## The request
Print every line of the items below without changing a single character.
^^^^^^^^^^^^^^^^
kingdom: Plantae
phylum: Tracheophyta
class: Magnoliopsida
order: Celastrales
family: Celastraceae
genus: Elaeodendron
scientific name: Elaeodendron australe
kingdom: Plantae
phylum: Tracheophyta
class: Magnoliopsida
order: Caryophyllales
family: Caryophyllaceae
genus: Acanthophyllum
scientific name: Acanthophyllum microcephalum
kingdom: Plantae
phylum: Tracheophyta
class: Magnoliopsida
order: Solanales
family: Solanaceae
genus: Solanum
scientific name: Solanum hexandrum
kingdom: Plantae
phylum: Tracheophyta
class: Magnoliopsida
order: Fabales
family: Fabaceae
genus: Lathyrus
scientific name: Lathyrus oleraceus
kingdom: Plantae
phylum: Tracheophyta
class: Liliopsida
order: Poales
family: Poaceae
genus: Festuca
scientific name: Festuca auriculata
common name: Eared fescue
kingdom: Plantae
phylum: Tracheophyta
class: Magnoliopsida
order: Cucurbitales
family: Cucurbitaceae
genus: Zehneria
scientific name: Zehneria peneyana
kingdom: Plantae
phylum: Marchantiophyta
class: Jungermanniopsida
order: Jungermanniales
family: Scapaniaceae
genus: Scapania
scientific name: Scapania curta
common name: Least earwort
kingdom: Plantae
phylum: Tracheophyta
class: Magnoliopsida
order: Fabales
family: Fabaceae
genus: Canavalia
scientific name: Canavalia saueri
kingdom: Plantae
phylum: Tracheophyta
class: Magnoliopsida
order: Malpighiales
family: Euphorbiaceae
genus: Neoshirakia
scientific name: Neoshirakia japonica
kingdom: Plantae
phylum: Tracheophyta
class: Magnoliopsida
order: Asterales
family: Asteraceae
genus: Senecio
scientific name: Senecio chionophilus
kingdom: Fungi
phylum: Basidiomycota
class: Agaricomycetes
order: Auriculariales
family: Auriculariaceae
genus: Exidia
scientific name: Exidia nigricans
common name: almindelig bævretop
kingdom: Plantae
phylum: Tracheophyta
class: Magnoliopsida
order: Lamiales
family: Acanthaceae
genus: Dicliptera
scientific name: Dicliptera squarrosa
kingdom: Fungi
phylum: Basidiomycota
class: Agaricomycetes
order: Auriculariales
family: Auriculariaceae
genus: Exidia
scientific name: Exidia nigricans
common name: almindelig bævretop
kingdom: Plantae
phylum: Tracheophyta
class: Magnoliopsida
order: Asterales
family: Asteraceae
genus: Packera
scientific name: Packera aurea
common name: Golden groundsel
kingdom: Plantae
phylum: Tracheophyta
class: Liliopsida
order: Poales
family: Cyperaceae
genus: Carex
^^^^^^^^^^^^^^^^
## Result of the exercise
kingdom: Plantae
phylum: Tracheophyta
class: Magnoliopsida
order: Celastrales
family: Celastraceae
genus: Elaeodendron
scientific name: Elaeodendron australe
kingdom: Plantae
phylum: Tracheophyta
class: Magnoliopsida
order: Caryophyllales
family: Caryophyllaceae
genus: Acanthophyllum
scientific name: Acanthophyllum microcephalum
kingdom: Plantae
phylum: Tracheophyta
class: Magnoliopsida
order: Solanales
family: Solanaceae
genus: Solanum
scientific name: Solanum hexandrum
kingdom: Plantae
phylum: Tracheophyta
class: Magnoliopsida
order: Fabales
family: Fabaceae
genus: Lathyrus
scientific name: Lathyrus oleraceus
kingdom: Plantae
phylum: Tracheophyta
class: Liliopsida
order: Poales
family: Poaceae
genus: Festuca
scientific name: Festuca auriculata
common name: Eared fescue
kingdom: Plantae
phylum: Tracheophyta
class: Magnoliopsida
order: Cucurbitales
family: Cucurbitaceae
genus: Zehneria
scientific name: Zehneria peneyana
kingdom: Plantae
phylum: Marchantiophyta
class: Jungermanniopsida
order: Jungermanniales
family: Scapaniaceae
genus: Scapania
scientific name: Scapania curta
common name: Least earwort
kingdom: Plantae
phylum: Tracheophyta
class: Magnoliopsida
order: Fabales
family: Fabaceae
genus: Canavalia
scientific name: Canavalia saueri
kingdom: Plantae
phylum: Tracheophyta
class: Magnoliopsida
order: Malpighiales
family: Euphorbiaceae
genus: Neoshirakia
scientific name: Neoshirakia japonica
kingdom: Plantae
phylum: Tracheophyta
class: Magnoliopsida
order: Asterales
family: Asteraceae
genus: Senecio
scientific name: Senecio chionophilus
kingdom: Fungi
phylum: Basidiomycota
class: Agaricomycetes
order: Auriculariales
family: Auriculariaceae
genus: Exidia
scientific name: Exidia nigricans
common name: almindelig bævretop
kingdom: Plantae
phylum: Tracheophyta
class: Magnoliopsida
order: Lamiales
family: Acanthaceae
genus: Dicliptera
scientific name: Dicliptera squarrosa
kingdom: Fungi
phylum: Basidiomycota
class: Agaricomycetes
order: Auriculariales
family: Auriculariaceae
genus: Exidia
scientific name: Exidia nigricans
common name: almindelig bævretop
kingdom: Plantae
phylum: Tracheophyta
class: Magnoliopsida
order: Asterales
family: Asteraceae
genus: Packera
scientific name: Packera aurea
common name: Golden groundsel
kingdom: Plantae
phylum: Tracheophyta
class: Liliopsida
order: Poales
family: Cyperaceae
genus: Carex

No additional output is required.